> _PROBLEM_:
Copy out, character for character, the lines of the entries below from the line containing "pose: elev=206.0 azim=181.4" through the line containing "Dot at: (227, 233)", both lines included.

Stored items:
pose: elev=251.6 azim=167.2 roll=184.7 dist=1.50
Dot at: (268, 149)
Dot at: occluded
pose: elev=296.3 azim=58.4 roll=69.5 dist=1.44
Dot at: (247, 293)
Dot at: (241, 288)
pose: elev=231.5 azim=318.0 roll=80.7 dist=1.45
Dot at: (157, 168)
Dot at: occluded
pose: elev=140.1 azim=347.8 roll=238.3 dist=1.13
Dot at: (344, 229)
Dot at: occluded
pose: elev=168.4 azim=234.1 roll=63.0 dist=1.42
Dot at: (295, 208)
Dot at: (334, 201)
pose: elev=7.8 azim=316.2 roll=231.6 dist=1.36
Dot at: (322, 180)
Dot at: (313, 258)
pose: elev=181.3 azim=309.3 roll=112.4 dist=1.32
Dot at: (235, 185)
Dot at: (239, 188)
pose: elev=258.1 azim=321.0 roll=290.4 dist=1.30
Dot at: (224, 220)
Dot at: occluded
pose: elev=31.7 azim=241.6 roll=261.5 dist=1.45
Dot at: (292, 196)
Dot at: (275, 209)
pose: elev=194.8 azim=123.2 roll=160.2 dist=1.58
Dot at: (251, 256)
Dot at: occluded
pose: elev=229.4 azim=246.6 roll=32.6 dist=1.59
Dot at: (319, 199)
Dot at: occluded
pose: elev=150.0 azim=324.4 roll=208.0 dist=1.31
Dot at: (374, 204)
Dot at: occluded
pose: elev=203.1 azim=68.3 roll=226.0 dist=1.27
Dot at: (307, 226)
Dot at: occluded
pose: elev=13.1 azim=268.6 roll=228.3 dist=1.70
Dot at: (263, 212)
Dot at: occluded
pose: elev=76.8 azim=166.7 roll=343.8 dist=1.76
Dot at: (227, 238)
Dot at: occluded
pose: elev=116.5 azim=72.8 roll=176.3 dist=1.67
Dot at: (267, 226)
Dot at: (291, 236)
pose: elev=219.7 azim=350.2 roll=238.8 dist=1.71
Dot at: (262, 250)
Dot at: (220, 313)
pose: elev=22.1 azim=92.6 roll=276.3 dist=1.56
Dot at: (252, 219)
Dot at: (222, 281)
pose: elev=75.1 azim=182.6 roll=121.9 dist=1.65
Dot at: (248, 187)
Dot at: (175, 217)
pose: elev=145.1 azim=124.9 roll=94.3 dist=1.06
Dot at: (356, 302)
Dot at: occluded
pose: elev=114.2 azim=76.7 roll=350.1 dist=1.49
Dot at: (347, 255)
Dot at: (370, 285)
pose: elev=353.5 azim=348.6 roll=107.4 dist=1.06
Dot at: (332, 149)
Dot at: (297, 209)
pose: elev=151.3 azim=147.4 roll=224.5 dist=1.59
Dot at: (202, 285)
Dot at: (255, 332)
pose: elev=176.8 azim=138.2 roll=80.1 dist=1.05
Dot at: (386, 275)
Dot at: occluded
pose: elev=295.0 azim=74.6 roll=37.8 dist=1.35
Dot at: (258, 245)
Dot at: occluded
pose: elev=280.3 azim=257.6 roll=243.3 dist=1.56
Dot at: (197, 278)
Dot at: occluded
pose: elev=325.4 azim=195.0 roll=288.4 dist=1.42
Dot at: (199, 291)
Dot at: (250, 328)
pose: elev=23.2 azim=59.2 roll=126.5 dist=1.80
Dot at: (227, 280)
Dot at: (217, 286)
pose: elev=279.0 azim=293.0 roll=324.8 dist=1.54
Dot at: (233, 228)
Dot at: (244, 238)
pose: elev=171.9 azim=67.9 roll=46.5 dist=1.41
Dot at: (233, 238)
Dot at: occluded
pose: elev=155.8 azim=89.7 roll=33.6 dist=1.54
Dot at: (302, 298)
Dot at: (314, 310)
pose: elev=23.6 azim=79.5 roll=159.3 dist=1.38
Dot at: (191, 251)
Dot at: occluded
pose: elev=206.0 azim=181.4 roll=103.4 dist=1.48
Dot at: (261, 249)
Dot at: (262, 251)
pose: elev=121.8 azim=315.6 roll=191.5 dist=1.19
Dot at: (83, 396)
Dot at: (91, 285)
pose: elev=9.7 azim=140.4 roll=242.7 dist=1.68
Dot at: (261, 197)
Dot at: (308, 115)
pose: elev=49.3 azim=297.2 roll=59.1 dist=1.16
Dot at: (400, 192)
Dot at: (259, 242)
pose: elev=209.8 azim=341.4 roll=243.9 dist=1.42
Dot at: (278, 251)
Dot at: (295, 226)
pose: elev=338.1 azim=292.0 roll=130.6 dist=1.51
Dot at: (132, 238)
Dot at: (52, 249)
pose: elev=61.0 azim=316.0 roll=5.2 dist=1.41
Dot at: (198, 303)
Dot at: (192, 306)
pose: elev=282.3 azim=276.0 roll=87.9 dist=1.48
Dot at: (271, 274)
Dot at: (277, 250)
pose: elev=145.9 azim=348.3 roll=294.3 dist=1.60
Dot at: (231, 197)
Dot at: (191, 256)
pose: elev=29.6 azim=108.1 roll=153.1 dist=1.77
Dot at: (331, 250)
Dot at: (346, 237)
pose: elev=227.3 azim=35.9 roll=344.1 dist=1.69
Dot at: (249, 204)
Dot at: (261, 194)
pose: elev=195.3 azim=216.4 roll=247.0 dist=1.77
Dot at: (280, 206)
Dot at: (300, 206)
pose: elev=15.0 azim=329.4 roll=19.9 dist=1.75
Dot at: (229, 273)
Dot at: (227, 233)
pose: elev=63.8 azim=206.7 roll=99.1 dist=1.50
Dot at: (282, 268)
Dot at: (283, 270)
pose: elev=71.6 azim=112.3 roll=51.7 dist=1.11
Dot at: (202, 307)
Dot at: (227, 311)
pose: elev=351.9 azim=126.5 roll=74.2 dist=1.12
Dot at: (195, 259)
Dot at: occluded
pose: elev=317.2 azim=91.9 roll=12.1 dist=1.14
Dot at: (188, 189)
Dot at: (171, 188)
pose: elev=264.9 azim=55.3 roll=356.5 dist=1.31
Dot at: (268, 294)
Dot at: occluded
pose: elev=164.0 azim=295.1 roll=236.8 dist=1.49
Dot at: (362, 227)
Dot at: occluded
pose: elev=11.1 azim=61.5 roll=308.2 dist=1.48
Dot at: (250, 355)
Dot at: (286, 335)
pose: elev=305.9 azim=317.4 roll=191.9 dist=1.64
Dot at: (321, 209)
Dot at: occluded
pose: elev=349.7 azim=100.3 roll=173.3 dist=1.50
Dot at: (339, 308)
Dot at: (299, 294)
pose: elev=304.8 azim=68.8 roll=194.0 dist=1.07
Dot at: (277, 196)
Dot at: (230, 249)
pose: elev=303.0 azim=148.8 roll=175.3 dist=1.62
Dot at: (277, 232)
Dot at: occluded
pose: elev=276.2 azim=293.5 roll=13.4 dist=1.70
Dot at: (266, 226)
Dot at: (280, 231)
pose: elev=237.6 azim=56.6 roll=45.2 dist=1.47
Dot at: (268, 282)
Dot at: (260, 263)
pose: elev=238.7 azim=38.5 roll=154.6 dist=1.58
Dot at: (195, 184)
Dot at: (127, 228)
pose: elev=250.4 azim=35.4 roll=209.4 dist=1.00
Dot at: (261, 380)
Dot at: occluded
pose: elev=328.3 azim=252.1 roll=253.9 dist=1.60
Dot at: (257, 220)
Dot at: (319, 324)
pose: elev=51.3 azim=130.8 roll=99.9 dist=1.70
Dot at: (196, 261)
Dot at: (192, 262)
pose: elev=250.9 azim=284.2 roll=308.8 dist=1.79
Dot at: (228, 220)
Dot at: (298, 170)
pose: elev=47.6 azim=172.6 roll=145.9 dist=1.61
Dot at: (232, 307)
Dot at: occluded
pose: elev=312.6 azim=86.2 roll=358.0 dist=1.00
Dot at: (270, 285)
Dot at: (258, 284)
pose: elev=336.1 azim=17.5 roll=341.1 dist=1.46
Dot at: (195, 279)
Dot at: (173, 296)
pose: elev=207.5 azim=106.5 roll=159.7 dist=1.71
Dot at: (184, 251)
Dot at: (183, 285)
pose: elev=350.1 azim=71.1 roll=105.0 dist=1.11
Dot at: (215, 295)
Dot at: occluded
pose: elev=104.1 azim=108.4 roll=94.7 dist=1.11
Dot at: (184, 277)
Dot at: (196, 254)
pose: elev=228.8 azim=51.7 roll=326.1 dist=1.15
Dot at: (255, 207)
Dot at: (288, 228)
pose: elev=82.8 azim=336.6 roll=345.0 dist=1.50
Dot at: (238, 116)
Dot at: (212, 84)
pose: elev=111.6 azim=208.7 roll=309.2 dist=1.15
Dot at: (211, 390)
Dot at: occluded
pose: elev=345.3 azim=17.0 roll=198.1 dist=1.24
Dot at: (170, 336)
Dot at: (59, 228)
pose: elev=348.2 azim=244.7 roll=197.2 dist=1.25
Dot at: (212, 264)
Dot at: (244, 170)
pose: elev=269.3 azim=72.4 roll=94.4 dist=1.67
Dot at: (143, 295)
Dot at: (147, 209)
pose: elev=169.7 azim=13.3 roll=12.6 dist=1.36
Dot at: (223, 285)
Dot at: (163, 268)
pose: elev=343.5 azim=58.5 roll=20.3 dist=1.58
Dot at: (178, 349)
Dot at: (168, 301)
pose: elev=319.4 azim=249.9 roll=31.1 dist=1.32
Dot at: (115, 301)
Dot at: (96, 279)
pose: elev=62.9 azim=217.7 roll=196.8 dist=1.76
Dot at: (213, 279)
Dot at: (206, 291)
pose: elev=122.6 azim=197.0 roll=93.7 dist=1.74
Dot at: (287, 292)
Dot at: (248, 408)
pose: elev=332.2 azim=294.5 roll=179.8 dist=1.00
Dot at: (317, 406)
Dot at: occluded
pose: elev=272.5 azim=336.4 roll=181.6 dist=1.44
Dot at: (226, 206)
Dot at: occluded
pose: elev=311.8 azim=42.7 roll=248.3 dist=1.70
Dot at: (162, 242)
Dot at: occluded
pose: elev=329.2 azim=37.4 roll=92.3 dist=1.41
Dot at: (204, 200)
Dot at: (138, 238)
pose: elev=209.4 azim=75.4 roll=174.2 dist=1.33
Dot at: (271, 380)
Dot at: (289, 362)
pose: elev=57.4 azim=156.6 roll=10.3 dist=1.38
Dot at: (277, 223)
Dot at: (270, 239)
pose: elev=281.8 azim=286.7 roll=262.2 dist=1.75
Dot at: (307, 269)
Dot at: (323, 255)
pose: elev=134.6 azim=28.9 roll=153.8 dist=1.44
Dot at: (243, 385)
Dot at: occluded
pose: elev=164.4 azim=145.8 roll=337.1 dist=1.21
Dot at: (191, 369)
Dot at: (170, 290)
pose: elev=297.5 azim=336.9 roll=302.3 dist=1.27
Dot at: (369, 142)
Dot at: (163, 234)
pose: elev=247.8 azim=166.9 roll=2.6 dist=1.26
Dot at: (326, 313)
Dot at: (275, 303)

> _SOLUTION_:
pose: elev=206.0 azim=181.4 roll=103.4 dist=1.48
Dot at: (261, 249)
Dot at: (262, 251)
pose: elev=121.8 azim=315.6 roll=191.5 dist=1.19
Dot at: (83, 396)
Dot at: (91, 285)
pose: elev=9.7 azim=140.4 roll=242.7 dist=1.68
Dot at: (261, 197)
Dot at: (308, 115)
pose: elev=49.3 azim=297.2 roll=59.1 dist=1.16
Dot at: (400, 192)
Dot at: (259, 242)
pose: elev=209.8 azim=341.4 roll=243.9 dist=1.42
Dot at: (278, 251)
Dot at: (295, 226)
pose: elev=338.1 azim=292.0 roll=130.6 dist=1.51
Dot at: (132, 238)
Dot at: (52, 249)
pose: elev=61.0 azim=316.0 roll=5.2 dist=1.41
Dot at: (198, 303)
Dot at: (192, 306)
pose: elev=282.3 azim=276.0 roll=87.9 dist=1.48
Dot at: (271, 274)
Dot at: (277, 250)
pose: elev=145.9 azim=348.3 roll=294.3 dist=1.60
Dot at: (231, 197)
Dot at: (191, 256)
pose: elev=29.6 azim=108.1 roll=153.1 dist=1.77
Dot at: (331, 250)
Dot at: (346, 237)
pose: elev=227.3 azim=35.9 roll=344.1 dist=1.69
Dot at: (249, 204)
Dot at: (261, 194)
pose: elev=195.3 azim=216.4 roll=247.0 dist=1.77
Dot at: (280, 206)
Dot at: (300, 206)
pose: elev=15.0 azim=329.4 roll=19.9 dist=1.75
Dot at: (229, 273)
Dot at: (227, 233)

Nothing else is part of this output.